• _Challenge_:
Quote every line of the material below verbatim, without altering any wording or punctuation.
* start Data for this exercise *
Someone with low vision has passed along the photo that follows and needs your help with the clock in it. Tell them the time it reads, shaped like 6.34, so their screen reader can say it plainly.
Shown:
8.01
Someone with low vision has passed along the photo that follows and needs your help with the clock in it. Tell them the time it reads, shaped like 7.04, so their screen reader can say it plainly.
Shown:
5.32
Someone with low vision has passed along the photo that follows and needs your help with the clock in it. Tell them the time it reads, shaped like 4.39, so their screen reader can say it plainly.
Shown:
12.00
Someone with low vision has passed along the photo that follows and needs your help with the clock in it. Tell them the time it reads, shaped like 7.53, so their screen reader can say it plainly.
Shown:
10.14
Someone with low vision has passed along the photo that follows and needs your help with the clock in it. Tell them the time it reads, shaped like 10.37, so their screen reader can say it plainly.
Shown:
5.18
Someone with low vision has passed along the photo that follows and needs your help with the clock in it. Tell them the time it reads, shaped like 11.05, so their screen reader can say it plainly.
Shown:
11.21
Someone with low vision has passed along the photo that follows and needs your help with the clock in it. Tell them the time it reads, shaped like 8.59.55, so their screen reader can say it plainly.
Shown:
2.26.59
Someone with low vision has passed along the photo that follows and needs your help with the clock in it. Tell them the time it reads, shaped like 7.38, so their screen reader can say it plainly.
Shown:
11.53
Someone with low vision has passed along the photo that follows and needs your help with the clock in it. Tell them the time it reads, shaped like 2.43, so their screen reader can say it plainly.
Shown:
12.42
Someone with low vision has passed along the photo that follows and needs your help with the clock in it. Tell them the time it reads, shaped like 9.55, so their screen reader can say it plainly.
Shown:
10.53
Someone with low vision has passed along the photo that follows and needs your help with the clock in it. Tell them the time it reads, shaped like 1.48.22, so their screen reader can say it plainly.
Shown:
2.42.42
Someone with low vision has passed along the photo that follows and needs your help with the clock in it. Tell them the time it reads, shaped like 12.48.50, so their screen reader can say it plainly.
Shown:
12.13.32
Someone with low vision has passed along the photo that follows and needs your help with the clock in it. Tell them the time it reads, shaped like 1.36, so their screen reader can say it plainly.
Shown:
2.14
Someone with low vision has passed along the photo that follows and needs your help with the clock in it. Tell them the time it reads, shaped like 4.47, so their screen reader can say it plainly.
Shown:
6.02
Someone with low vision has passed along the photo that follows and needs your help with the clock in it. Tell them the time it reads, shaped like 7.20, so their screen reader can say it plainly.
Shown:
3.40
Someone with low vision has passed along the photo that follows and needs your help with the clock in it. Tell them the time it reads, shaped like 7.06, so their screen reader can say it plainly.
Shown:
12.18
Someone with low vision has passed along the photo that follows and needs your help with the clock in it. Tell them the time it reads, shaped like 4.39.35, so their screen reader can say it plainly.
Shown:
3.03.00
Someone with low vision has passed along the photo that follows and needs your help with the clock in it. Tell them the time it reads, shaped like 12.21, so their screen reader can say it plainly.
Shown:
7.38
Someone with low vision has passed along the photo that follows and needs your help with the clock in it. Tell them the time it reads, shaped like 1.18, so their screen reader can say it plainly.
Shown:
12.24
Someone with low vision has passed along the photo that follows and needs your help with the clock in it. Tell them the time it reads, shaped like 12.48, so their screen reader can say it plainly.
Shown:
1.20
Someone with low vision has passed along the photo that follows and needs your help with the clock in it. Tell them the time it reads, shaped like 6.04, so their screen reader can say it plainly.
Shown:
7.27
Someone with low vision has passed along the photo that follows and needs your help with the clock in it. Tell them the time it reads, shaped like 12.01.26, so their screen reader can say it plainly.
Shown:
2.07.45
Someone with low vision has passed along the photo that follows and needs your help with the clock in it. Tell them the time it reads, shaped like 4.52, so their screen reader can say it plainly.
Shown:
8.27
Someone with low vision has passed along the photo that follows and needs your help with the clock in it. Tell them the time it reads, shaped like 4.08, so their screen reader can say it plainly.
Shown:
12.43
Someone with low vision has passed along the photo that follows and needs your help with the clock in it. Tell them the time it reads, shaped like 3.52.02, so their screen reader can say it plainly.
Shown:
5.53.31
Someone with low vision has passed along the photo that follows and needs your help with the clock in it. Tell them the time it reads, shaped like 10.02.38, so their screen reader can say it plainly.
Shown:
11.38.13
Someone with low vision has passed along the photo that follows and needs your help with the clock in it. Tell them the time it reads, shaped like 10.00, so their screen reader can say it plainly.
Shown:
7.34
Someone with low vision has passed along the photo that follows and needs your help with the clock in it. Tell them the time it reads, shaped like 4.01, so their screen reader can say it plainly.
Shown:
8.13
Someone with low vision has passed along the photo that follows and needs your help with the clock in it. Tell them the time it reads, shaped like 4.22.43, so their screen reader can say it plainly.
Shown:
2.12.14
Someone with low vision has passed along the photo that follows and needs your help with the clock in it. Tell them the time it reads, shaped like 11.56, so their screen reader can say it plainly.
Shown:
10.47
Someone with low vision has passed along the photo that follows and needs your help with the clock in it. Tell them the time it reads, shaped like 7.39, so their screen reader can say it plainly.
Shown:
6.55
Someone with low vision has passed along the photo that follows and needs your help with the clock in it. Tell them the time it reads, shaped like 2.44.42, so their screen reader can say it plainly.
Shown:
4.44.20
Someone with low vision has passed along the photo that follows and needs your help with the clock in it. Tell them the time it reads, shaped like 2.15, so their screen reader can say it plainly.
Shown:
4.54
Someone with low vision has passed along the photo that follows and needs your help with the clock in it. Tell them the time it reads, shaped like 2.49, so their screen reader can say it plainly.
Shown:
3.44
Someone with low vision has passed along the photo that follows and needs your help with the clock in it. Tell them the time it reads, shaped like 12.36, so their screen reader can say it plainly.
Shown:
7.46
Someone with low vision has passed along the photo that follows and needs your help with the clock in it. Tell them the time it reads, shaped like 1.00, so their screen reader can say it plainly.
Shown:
* end Data for this exercise *
• _Response to the task_:
Someone with low vision has passed along the photo that follows and needs your help with the clock in it. Tell them the time it reads, shaped like 6.34, so their screen reader can say it plainly.
Shown:
8.01
Someone with low vision has passed along the photo that follows and needs your help with the clock in it. Tell them the time it reads, shaped like 7.04, so their screen reader can say it plainly.
Shown:
5.32
Someone with low vision has passed along the photo that follows and needs your help with the clock in it. Tell them the time it reads, shaped like 4.39, so their screen reader can say it plainly.
Shown:
12.00
Someone with low vision has passed along the photo that follows and needs your help with the clock in it. Tell them the time it reads, shaped like 7.53, so their screen reader can say it plainly.
Shown:
10.14
Someone with low vision has passed along the photo that follows and needs your help with the clock in it. Tell them the time it reads, shaped like 10.37, so their screen reader can say it plainly.
Shown:
5.18
Someone with low vision has passed along the photo that follows and needs your help with the clock in it. Tell them the time it reads, shaped like 11.05, so their screen reader can say it plainly.
Shown:
11.21
Someone with low vision has passed along the photo that follows and needs your help with the clock in it. Tell them the time it reads, shaped like 8.59.55, so their screen reader can say it plainly.
Shown:
2.26.59
Someone with low vision has passed along the photo that follows and needs your help with the clock in it. Tell them the time it reads, shaped like 7.38, so their screen reader can say it plainly.
Shown:
11.53
Someone with low vision has passed along the photo that follows and needs your help with the clock in it. Tell them the time it reads, shaped like 2.43, so their screen reader can say it plainly.
Shown:
12.42
Someone with low vision has passed along the photo that follows and needs your help with the clock in it. Tell them the time it reads, shaped like 9.55, so their screen reader can say it plainly.
Shown:
10.53
Someone with low vision has passed along the photo that follows and needs your help with the clock in it. Tell them the time it reads, shaped like 1.48.22, so their screen reader can say it plainly.
Shown:
2.42.42
Someone with low vision has passed along the photo that follows and needs your help with the clock in it. Tell them the time it reads, shaped like 12.48.50, so their screen reader can say it plainly.
Shown:
12.13.32
Someone with low vision has passed along the photo that follows and needs your help with the clock in it. Tell them the time it reads, shaped like 1.36, so their screen reader can say it plainly.
Shown:
2.14
Someone with low vision has passed along the photo that follows and needs your help with the clock in it. Tell them the time it reads, shaped like 4.47, so their screen reader can say it plainly.
Shown:
6.02
Someone with low vision has passed along the photo that follows and needs your help with the clock in it. Tell them the time it reads, shaped like 7.20, so their screen reader can say it plainly.
Shown:
3.40
Someone with low vision has passed along the photo that follows and needs your help with the clock in it. Tell them the time it reads, shaped like 7.06, so their screen reader can say it plainly.
Shown:
12.18
Someone with low vision has passed along the photo that follows and needs your help with the clock in it. Tell them the time it reads, shaped like 4.39.35, so their screen reader can say it plainly.
Shown:
3.03.00
Someone with low vision has passed along the photo that follows and needs your help with the clock in it. Tell them the time it reads, shaped like 12.21, so their screen reader can say it plainly.
Shown:
7.38
Someone with low vision has passed along the photo that follows and needs your help with the clock in it. Tell them the time it reads, shaped like 1.18, so their screen reader can say it plainly.
Shown:
12.24
Someone with low vision has passed along the photo that follows and needs your help with the clock in it. Tell them the time it reads, shaped like 12.48, so their screen reader can say it plainly.
Shown:
1.20
Someone with low vision has passed along the photo that follows and needs your help with the clock in it. Tell them the time it reads, shaped like 6.04, so their screen reader can say it plainly.
Shown:
7.27
Someone with low vision has passed along the photo that follows and needs your help with the clock in it. Tell them the time it reads, shaped like 12.01.26, so their screen reader can say it plainly.
Shown:
2.07.45
Someone with low vision has passed along the photo that follows and needs your help with the clock in it. Tell them the time it reads, shaped like 4.52, so their screen reader can say it plainly.
Shown:
8.27
Someone with low vision has passed along the photo that follows and needs your help with the clock in it. Tell them the time it reads, shaped like 4.08, so their screen reader can say it plainly.
Shown:
12.43
Someone with low vision has passed along the photo that follows and needs your help with the clock in it. Tell them the time it reads, shaped like 3.52.02, so their screen reader can say it plainly.
Shown:
5.53.31
Someone with low vision has passed along the photo that follows and needs your help with the clock in it. Tell them the time it reads, shaped like 10.02.38, so their screen reader can say it plainly.
Shown:
11.38.13
Someone with low vision has passed along the photo that follows and needs your help with the clock in it. Tell them the time it reads, shaped like 10.00, so their screen reader can say it plainly.
Shown:
7.34
Someone with low vision has passed along the photo that follows and needs your help with the clock in it. Tell them the time it reads, shaped like 4.01, so their screen reader can say it plainly.
Shown:
8.13
Someone with low vision has passed along the photo that follows and needs your help with the clock in it. Tell them the time it reads, shaped like 4.22.43, so their screen reader can say it plainly.
Shown:
2.12.14
Someone with low vision has passed along the photo that follows and needs your help with the clock in it. Tell them the time it reads, shaped like 11.56, so their screen reader can say it plainly.
Shown:
10.47
Someone with low vision has passed along the photo that follows and needs your help with the clock in it. Tell them the time it reads, shaped like 7.39, so their screen reader can say it plainly.
Shown:
6.55
Someone with low vision has passed along the photo that follows and needs your help with the clock in it. Tell them the time it reads, shaped like 2.44.42, so their screen reader can say it plainly.
Shown:
4.44.20
Someone with low vision has passed along the photo that follows and needs your help with the clock in it. Tell them the time it reads, shaped like 2.15, so their screen reader can say it plainly.
Shown:
4.54
Someone with low vision has passed along the photo that follows and needs your help with the clock in it. Tell them the time it reads, shaped like 2.49, so their screen reader can say it plainly.
Shown:
3.44
Someone with low vision has passed along the photo that follows and needs your help with the clock in it. Tell them the time it reads, shaped like 12.36, so their screen reader can say it plainly.
Shown:
7.46
Someone with low vision has passed along the photo that follows and needs your help with the clock in it. Tell them the time it reads, shaped like 1.00, so their screen reader can say it plainly.
Shown:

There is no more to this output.